When we got to the pub Rats was already sitting by the door. He dived in ahead of us, tail wagging and I heard Ginny, behind the bar, say, “Eh, Rats luv, it’s grand to see you again. I’ll have your sausage ready in two shakes of a lamb’s tail.”
We followed the dog into the seventeenth-century inn and were immediately engulfed in the pleasant fug of heat blasting from the radiators, as well as from the huge wood fire in the walk-in-size stone grate. The scent of apple logs mingled with the cigarette smoke and the fruity aroma of draft beer, overlaid with a strong hint of gravy. I waved at Ginny, shrugging out of my coat as I walked through the low-ceilinged room with its battered wooden counter, blackened old beams and nicotine-colored plaster. There were wooden sconces with red shades on the walls and small red-shaded lamps on the broad wooden window ledges, and the diamond-paned windows were fogged with condensation from the heat inside and the bitter cold out. A few older men sat over their beers at little tables dotted with coasters advertising Tetley’s ale. The wooden settles they sat on were high-backed and hard, but they’d spent a lifetime on them and looked at home.

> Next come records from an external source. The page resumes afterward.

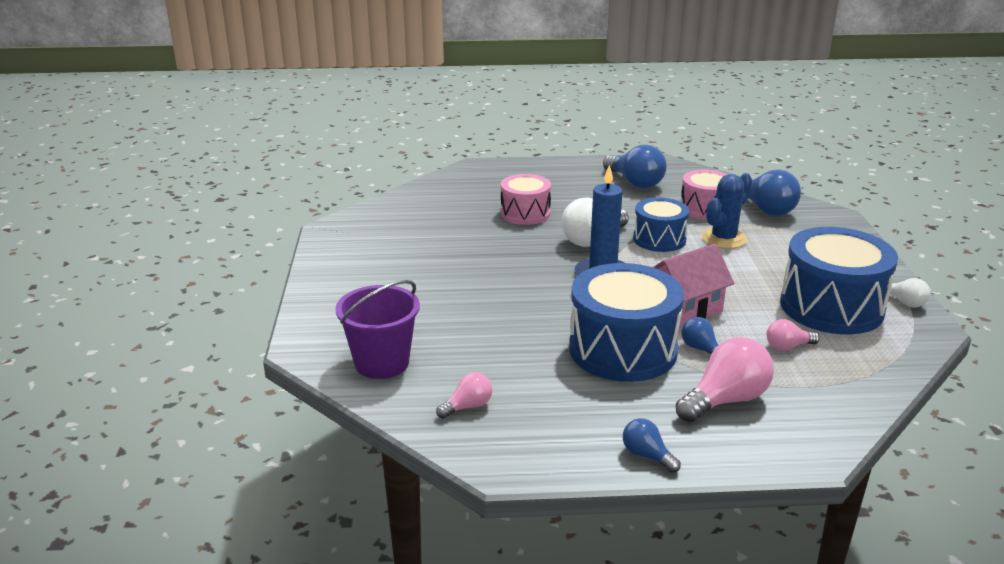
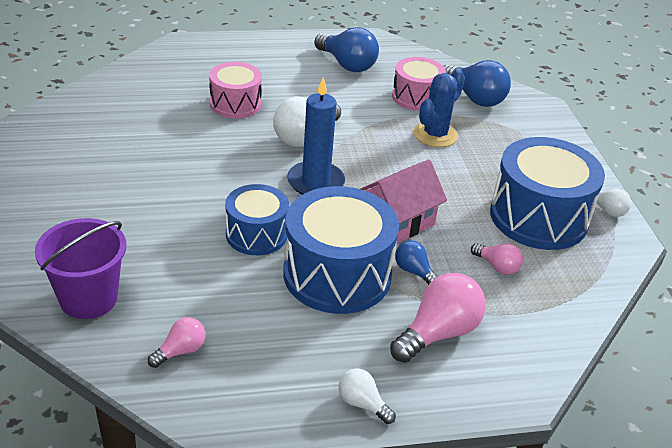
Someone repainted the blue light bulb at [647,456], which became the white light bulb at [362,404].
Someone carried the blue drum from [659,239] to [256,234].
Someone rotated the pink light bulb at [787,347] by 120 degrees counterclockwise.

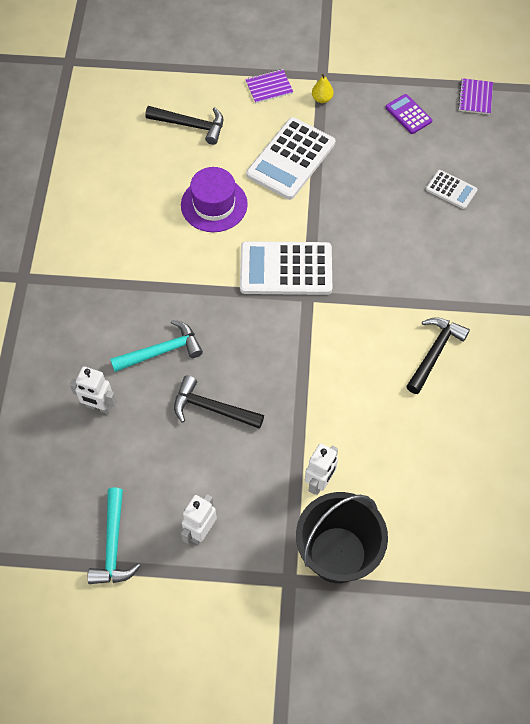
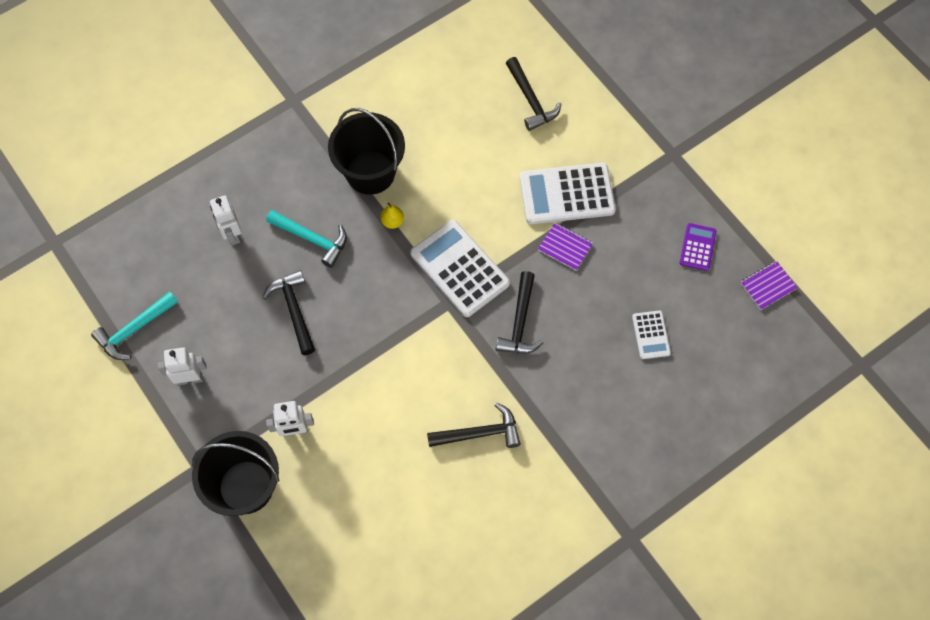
Someone took away the purple hat at [214,204].
Someone carried the purple notebook from [269,87] to [565,247].
Someone carried the yellow pear from [322,99] to [392,221].
Someone put down the black bucket at [370,172].
Someone put down the black hammer at [520,321].

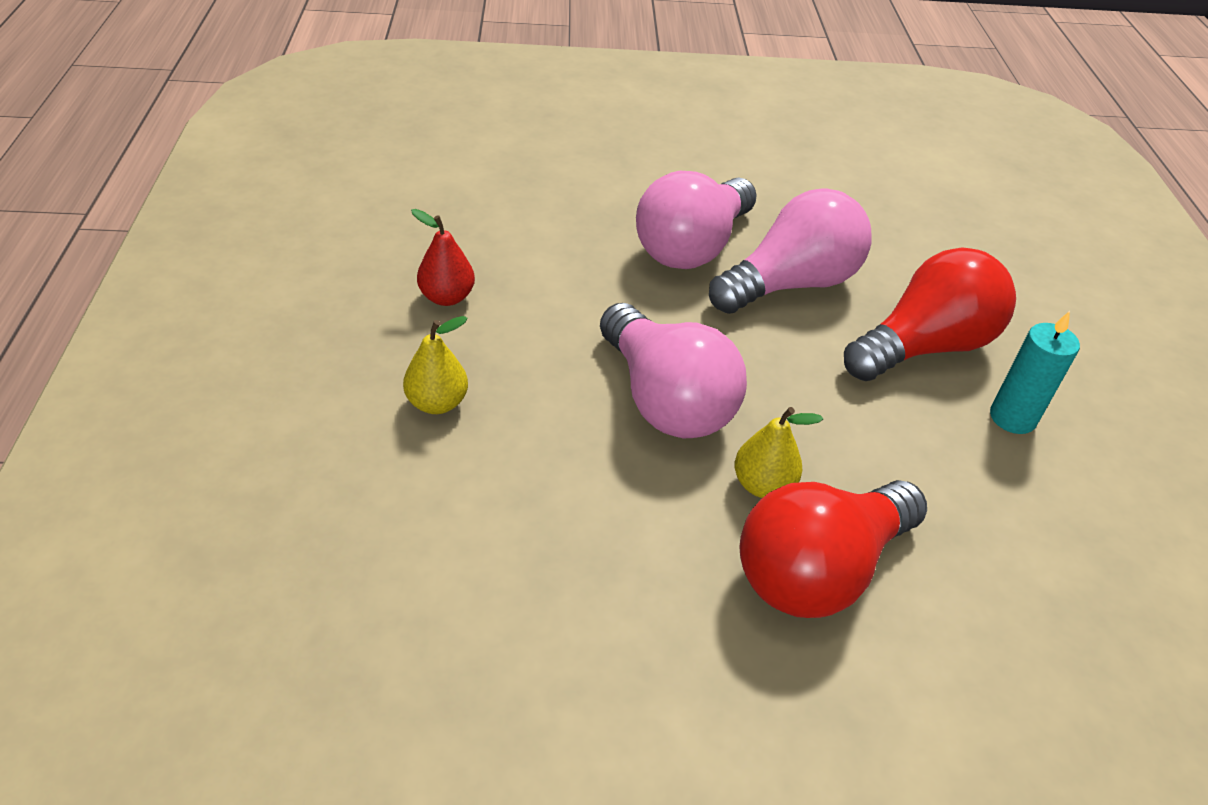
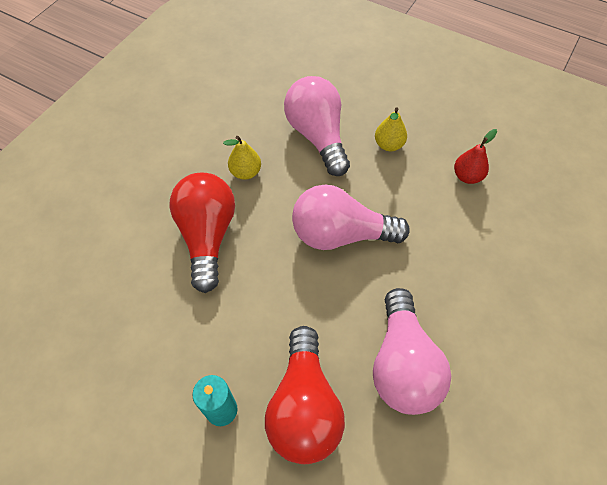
Someone carried the pink light bulb from [692,247] to [317,136].
Someone carried the yellow pear from [763,485] to [245,172].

I stopped to say hello, introducing Montana as a friend of Sir Robert’s. Then Reg Blunt came out from behind the bar to shake hands. I told him we’d take a table in the snug, the small room to the side where it was quiet and we could discuss business.
“The shepherd’s pie’s good today,” Reg said. “Unless you fancy steak and chips, Mr. Montana?”
“He’s from Texas,” I warned.
“Better forget about that steak then. You’re better off with the shepherd’s pie, or bangers and mash. And o’ course there’s always a plowman’s or a pork pie.”